UNITED NATIONS >> Samantha Power has completed a personal goal she set when becoming the U.S. ambassador to the United Nations in August 2013: She has visited the missions of the 189 countries the United States has diplomatic relations with — and she recommends that her successor Nikki Haley does the same.
Power’s last courtesy call this morning was to the two-room mission of the Pacific island kingdom of Tonga and its Ambassador Mahe’uli’uli Sandhurst Tupouniua, who surprised her by saying “Our 18th century constitution, I understand, is the second oldest to the United States.”
“Wow! Really! That’s amazing!” Power said.
But she appeared less impressed when the ambassador — whom she knows because they’re both in the U.N. band “UN Rocks” — told her that women still don’t have the right to vote or inherit land, though efforts are underway to allow women to inherit property.
Power said she decided to pay a courtesy call on every mission the U.S. has relations with because “it would send a really important signal of the respect that the United States has for these countries, for their views, for their history, for their cultures — and to show American curiosity.”
She said she wanted to show that she was “not just speaking at people” but was seeking to learn from the ambassadors “how we can better partner together.”
And she also thought the “show of respect might be something that would matter to them and would make them an ally” on tough U.N. votes.
Three U.N. member states that the United States doesn’t have diplomatic relations with missed out on a visit — North Korea, Iran and Syria.
Power said she was amazed to discover that about 40 countries had never had a visit from an American ambassador.
She recalled her first visit to a mission that had never had a U.S. ambassador cross its doorstep — the Central African Republic — which she went to soon after her arrival at the U.N. to learn more about the sectarian strife between Muslims and Christians engulfing the country.
Then ambassador Charles-Armel Doubane “literally wept and said you have no idea what this means to my country that America would deign to come.

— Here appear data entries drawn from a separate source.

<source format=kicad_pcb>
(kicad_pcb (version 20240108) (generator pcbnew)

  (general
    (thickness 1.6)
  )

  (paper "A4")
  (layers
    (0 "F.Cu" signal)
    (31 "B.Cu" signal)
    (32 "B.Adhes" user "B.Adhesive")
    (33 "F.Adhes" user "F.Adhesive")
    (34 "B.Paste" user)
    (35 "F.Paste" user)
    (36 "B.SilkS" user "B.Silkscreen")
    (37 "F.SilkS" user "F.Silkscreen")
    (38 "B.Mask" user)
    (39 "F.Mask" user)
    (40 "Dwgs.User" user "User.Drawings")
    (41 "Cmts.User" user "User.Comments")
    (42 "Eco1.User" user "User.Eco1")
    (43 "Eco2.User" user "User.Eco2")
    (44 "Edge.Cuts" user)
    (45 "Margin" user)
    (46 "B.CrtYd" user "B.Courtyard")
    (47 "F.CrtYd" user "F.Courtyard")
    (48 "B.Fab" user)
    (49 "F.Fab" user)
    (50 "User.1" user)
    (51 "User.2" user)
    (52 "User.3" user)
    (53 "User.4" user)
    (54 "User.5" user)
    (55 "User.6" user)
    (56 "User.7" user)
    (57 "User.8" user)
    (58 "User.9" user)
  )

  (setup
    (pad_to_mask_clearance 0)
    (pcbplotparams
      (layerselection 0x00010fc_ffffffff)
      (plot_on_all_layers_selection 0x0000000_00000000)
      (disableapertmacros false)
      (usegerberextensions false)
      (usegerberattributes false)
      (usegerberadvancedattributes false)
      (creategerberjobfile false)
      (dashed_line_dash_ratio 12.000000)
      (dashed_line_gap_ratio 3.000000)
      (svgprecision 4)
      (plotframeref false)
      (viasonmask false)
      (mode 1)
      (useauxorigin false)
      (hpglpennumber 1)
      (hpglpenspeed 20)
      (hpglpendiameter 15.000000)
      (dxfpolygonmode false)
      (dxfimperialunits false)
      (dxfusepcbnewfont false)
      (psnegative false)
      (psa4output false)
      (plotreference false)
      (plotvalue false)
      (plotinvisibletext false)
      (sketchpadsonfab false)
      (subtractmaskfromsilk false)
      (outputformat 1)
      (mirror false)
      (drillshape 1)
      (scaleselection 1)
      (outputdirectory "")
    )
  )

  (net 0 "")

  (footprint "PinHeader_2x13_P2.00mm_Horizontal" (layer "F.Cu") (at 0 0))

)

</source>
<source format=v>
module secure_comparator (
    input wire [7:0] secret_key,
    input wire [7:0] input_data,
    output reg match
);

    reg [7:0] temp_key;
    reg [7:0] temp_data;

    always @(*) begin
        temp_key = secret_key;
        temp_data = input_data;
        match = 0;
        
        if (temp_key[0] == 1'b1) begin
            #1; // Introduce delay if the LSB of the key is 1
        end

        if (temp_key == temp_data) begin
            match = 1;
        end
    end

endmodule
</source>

We didn’t think you knew where we lived even,” Power recalled.
When she saw what just showing up meant, she said her decision to visit every mission was reinforced.

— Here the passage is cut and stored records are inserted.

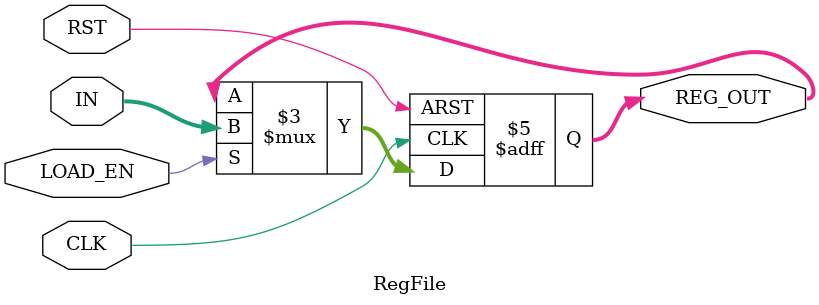
<source format=v>
module RegFile 
#(parameter DATA_WIDTH = 2)
(
    input    wire     [DATA_WIDTH - 1:0]    IN,
    input    wire                           CLK,
    input    wire                           RST,
    input    wire                           LOAD_EN,
    output   reg      [DATA_WIDTH - 1:0]    REG_OUT
);

always @(posedge CLK or negedge RST)
    begin
        if(!RST)
            begin
                REG_OUT <= 'b0;
            end
        else if(LOAD_EN)
            begin
                REG_OUT <= IN;
            end
    end
endmodule
</source>
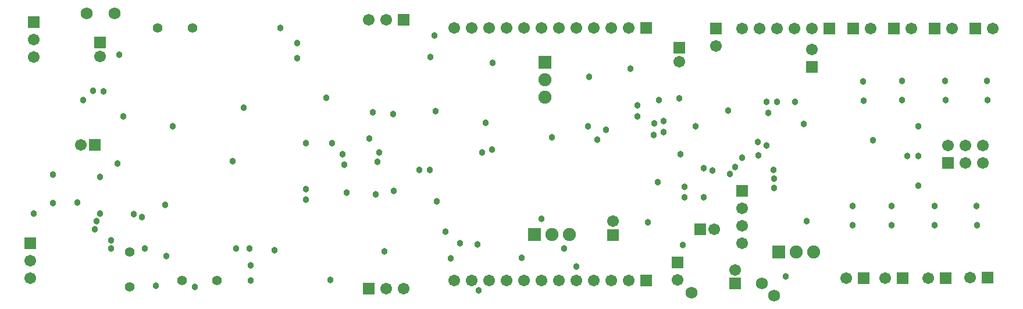
<source format=gbs>
G04*
G04 #@! TF.GenerationSoftware,Altium Limited,Altium Designer,18.1.9 (240)*
G04*
G04 Layer_Color=16711935*
%FSLAX25Y25*%
%MOIN*%
G70*
G01*
G75*
%ADD31C,0.06800*%
%ADD32C,0.07493*%
%ADD33R,0.07493X0.07493*%
%ADD34R,0.06706X0.06706*%
%ADD35C,0.06706*%
%ADD36R,0.06706X0.06706*%
%ADD37R,0.07493X0.07493*%
%ADD38C,0.05524*%
%ADD39C,0.03800*%
D31*
X59000Y170000D02*
D03*
X43000D02*
D03*
X389350Y10000D02*
D03*
X437000Y8264D02*
D03*
X429783Y15264D02*
D03*
D32*
X459500Y33264D02*
D03*
X449500D02*
D03*
X319500Y43264D02*
D03*
X309500D02*
D03*
X305500Y121843D02*
D03*
Y131843D02*
D03*
D33*
X439500Y33264D02*
D03*
X299500Y43264D02*
D03*
D34*
X536500Y84264D02*
D03*
X47500Y94764D02*
D03*
X224500Y166264D02*
D03*
X204500Y12264D02*
D03*
X488137Y18264D02*
D03*
X510500D02*
D03*
X535126D02*
D03*
X559314Y18524D02*
D03*
X528689Y161264D02*
D03*
X552315D02*
D03*
X482225D02*
D03*
X505450D02*
D03*
X394610Y46264D02*
D03*
X468500Y161264D02*
D03*
X363500Y161764D02*
D03*
Y17067D02*
D03*
D35*
X536500Y94264D02*
D03*
X546500Y84264D02*
D03*
Y94264D02*
D03*
X556500Y84264D02*
D03*
Y94264D02*
D03*
X344500Y51012D02*
D03*
X12500Y145014D02*
D03*
Y155014D02*
D03*
X50500Y145390D02*
D03*
X39626Y94764D02*
D03*
X10500Y18264D02*
D03*
Y28264D02*
D03*
X204500Y166264D02*
D03*
X214500D02*
D03*
X224500Y12264D02*
D03*
X214500D02*
D03*
X478137Y18264D02*
D03*
X500500D02*
D03*
X525126D02*
D03*
X549314Y18524D02*
D03*
X538689Y161264D02*
D03*
X562315D02*
D03*
X492225D02*
D03*
X515450D02*
D03*
X381500Y17264D02*
D03*
X414500Y23138D02*
D03*
X402484Y46264D02*
D03*
X458500Y149264D02*
D03*
X418500Y161264D02*
D03*
X428500D02*
D03*
X438500D02*
D03*
X448500D02*
D03*
X458500D02*
D03*
X403500Y151264D02*
D03*
X382500Y142390D02*
D03*
X418500Y58264D02*
D03*
Y48264D02*
D03*
Y38264D02*
D03*
X353500Y161764D02*
D03*
X343500D02*
D03*
X333500D02*
D03*
X323500D02*
D03*
X313500D02*
D03*
X303500D02*
D03*
X293500D02*
D03*
X283500D02*
D03*
X273500D02*
D03*
X263500D02*
D03*
X253500D02*
D03*
X353500Y17067D02*
D03*
X343500D02*
D03*
X333500D02*
D03*
X323500D02*
D03*
X313500D02*
D03*
X303500D02*
D03*
X293500D02*
D03*
X283500D02*
D03*
X273500D02*
D03*
X263500D02*
D03*
X253500D02*
D03*
D36*
X344500Y43138D02*
D03*
X12500Y165014D02*
D03*
X50500Y153264D02*
D03*
X10500Y38264D02*
D03*
X381500Y27264D02*
D03*
X414500Y15264D02*
D03*
X458500Y139264D02*
D03*
X403500Y161264D02*
D03*
X382500Y150264D02*
D03*
X418500Y68264D02*
D03*
D37*
X305500Y141842D02*
D03*
D38*
X67500Y33264D02*
D03*
Y13264D02*
D03*
X83579Y161764D02*
D03*
X103579D02*
D03*
X97500Y17067D02*
D03*
X117500D02*
D03*
D39*
X453818Y106752D02*
D03*
X330961Y133500D02*
D03*
X242750Y114095D02*
D03*
X180250Y121750D02*
D03*
X105000Y13250D02*
D03*
X87750Y60177D02*
D03*
X133000Y116114D02*
D03*
X436695Y70000D02*
D03*
X37500Y61559D02*
D03*
X76174Y35264D02*
D03*
X368089Y107000D02*
D03*
X368000Y100480D02*
D03*
X414500Y82102D02*
D03*
X553064Y48783D02*
D03*
X528814D02*
D03*
X504250Y48524D02*
D03*
X482000D02*
D03*
X552689Y59784D02*
D03*
X528876Y59524D02*
D03*
X504250D02*
D03*
X482000D02*
D03*
X559112Y120264D02*
D03*
X558939Y131264D02*
D03*
X535064Y120264D02*
D03*
X488137Y120004D02*
D03*
X488012Y131004D02*
D03*
X510326Y131264D02*
D03*
X256953Y38406D02*
D03*
X292250Y30000D02*
D03*
X57000Y35264D02*
D03*
X218650Y112264D02*
D03*
X218799Y68264D02*
D03*
X443500Y19264D02*
D03*
X41000Y120413D02*
D03*
X63850Y111000D02*
D03*
X70000Y55060D02*
D03*
X12500Y55309D02*
D03*
X57000Y40000D02*
D03*
X88625Y30959D02*
D03*
X150500Y34390D02*
D03*
X316500Y35264D02*
D03*
X323500Y25004D02*
D03*
X303500Y52264D02*
D03*
X47500Y46390D02*
D03*
X48500Y51012D02*
D03*
X82500Y14014D02*
D03*
X438500Y119264D02*
D03*
X432500D02*
D03*
X436695Y75264D02*
D03*
X436374Y80264D02*
D03*
X455500Y51012D02*
D03*
X493500Y97264D02*
D03*
X396500Y64559D02*
D03*
X385500D02*
D03*
X163500Y144441D02*
D03*
X136965Y17067D02*
D03*
X136161Y35193D02*
D03*
X385500Y70809D02*
D03*
X433500Y113122D02*
D03*
X410358Y114239D02*
D03*
X391769Y105427D02*
D03*
X370800Y120164D02*
D03*
X382500Y121264D02*
D03*
X383324Y89257D02*
D03*
X358500Y117264D02*
D03*
X432500Y94226D02*
D03*
X427500Y96264D02*
D03*
X373500Y108264D02*
D03*
X354587Y138264D02*
D03*
X358500Y111014D02*
D03*
X396600Y81264D02*
D03*
X401400Y79825D02*
D03*
X411500Y77845D02*
D03*
X427927Y88710D02*
D03*
X370142Y73264D02*
D03*
X275500Y141514D02*
D03*
X267500Y11264D02*
D03*
X204976Y98264D02*
D03*
X128591Y35193D02*
D03*
X192000Y67264D02*
D03*
X242331Y157264D02*
D03*
X240000Y145014D02*
D03*
X153921Y161764D02*
D03*
X52500Y125264D02*
D03*
X418500Y87433D02*
D03*
X364500Y50264D02*
D03*
X384669Y37264D02*
D03*
X233375Y80264D02*
D03*
X168500Y95701D02*
D03*
Y69453D02*
D03*
X251500Y29524D02*
D03*
X266953Y37619D02*
D03*
X269500Y90264D02*
D03*
X275200Y91864D02*
D03*
X340500Y103279D02*
D03*
X335500Y97553D02*
D03*
X309500Y99139D02*
D03*
X330047Y105427D02*
D03*
X373500Y102017D02*
D03*
X61500Y146264D02*
D03*
X92240Y105307D02*
D03*
X60500Y83965D02*
D03*
X46500Y125701D02*
D03*
X23500Y61310D02*
D03*
Y77809D02*
D03*
X50500Y76264D02*
D03*
Y55309D02*
D03*
X74500Y53264D02*
D03*
X163500Y153102D02*
D03*
X182500Y17264D02*
D03*
X136965Y25728D02*
D03*
X213500Y33728D02*
D03*
X448863Y119264D02*
D03*
X519520Y105327D02*
D03*
X519500Y88311D02*
D03*
X519520Y71284D02*
D03*
X513250Y88311D02*
D03*
X534939Y131264D02*
D03*
X510326Y120264D02*
D03*
X271480Y107217D02*
D03*
X248500Y45014D02*
D03*
X243500Y62264D02*
D03*
X239625Y80264D02*
D03*
X126563Y85201D02*
D03*
X168500Y63153D02*
D03*
X183500Y95701D02*
D03*
X210500Y90264D02*
D03*
X209500Y85114D02*
D03*
X208500Y66358D02*
D03*
X206685Y113264D02*
D03*
X190500Y83264D02*
D03*
X189500Y89264D02*
D03*
M02*

</source>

Power said she prepares for her visits by learning as much as she can about the ambassador and the country, and she usually goes into the meetings with no agenda.
This always surprises the ambassadors “because they’re so used to, when America comes calling we always have a list of 10 things we want,” she said.

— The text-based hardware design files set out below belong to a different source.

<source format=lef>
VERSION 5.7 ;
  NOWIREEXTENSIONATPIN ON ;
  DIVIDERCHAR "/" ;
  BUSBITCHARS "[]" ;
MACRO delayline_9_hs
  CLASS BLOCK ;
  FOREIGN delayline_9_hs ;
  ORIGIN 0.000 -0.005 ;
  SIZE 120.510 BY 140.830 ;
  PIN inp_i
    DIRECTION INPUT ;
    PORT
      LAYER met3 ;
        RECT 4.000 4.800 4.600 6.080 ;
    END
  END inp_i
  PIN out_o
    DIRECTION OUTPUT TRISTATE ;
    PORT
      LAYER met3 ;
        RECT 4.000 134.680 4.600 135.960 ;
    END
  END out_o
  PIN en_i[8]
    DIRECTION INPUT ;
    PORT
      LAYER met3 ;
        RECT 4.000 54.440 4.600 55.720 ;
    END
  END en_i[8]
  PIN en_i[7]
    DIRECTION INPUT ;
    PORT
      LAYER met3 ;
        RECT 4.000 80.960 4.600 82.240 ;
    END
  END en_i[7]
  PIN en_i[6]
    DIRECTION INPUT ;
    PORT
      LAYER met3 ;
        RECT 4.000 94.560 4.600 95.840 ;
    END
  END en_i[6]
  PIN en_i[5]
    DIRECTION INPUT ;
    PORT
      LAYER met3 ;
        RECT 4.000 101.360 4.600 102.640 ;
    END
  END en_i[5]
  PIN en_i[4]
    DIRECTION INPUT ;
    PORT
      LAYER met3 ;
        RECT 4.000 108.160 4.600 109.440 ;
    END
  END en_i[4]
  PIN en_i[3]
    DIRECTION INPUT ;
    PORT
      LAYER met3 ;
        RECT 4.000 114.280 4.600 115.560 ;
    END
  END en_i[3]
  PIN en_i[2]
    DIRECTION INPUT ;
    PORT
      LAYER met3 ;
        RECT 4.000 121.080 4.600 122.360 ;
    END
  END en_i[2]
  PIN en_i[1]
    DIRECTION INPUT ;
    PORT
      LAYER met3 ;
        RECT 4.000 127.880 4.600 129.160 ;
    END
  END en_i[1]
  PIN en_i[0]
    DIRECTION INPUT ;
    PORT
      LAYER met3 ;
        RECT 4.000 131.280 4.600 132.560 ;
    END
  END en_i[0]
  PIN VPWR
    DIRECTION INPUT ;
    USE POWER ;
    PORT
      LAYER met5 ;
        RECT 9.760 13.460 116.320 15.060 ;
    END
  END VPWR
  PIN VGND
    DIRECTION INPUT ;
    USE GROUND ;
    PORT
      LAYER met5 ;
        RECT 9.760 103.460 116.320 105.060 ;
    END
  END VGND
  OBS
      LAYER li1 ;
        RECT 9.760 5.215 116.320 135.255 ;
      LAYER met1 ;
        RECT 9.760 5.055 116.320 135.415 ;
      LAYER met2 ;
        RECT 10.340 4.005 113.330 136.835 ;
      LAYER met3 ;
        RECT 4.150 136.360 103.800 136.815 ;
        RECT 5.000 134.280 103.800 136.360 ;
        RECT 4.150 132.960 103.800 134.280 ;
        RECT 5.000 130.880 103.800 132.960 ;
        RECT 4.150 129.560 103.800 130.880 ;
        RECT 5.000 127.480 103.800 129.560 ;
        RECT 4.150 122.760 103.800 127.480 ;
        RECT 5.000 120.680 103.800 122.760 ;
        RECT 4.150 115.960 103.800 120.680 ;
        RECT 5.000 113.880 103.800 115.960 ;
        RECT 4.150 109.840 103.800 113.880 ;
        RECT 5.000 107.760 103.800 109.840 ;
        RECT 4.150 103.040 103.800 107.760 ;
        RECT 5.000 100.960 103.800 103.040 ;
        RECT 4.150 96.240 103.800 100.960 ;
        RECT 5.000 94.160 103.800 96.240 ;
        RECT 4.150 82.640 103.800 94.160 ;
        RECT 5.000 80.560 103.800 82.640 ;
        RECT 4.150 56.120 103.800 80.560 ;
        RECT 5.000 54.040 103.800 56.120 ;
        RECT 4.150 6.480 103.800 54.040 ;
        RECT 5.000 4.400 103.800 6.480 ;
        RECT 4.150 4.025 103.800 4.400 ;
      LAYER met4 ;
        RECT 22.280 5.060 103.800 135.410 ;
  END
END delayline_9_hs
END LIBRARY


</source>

“Believe me, I have that list,” Power said, but for the visits, which last between 30 minutes and an hour, she said her focus is on finding out how the ambassadors got to the U.N., about their country and their concerns.
Many stories are very moving, she said, like the Bhutan ambassador who started life in a community where no one was literate.
“Don’t get me wrong,” Power said. “In these courtesy calls we argue. It’s not as if you park your national interests at the door. They have theirs and we have ours. But you do so on their turf.”
Sometimes, she said she’s learned to make arguments more persuasively because she understands the country’s position better and “that will make you a better diplomat as well.”
Power said visiting every mission is a big investment of time, “but I absolutely will recommend it” to Haley, the South Carolina governor tapped by President-elect Donald Trump to succeed her.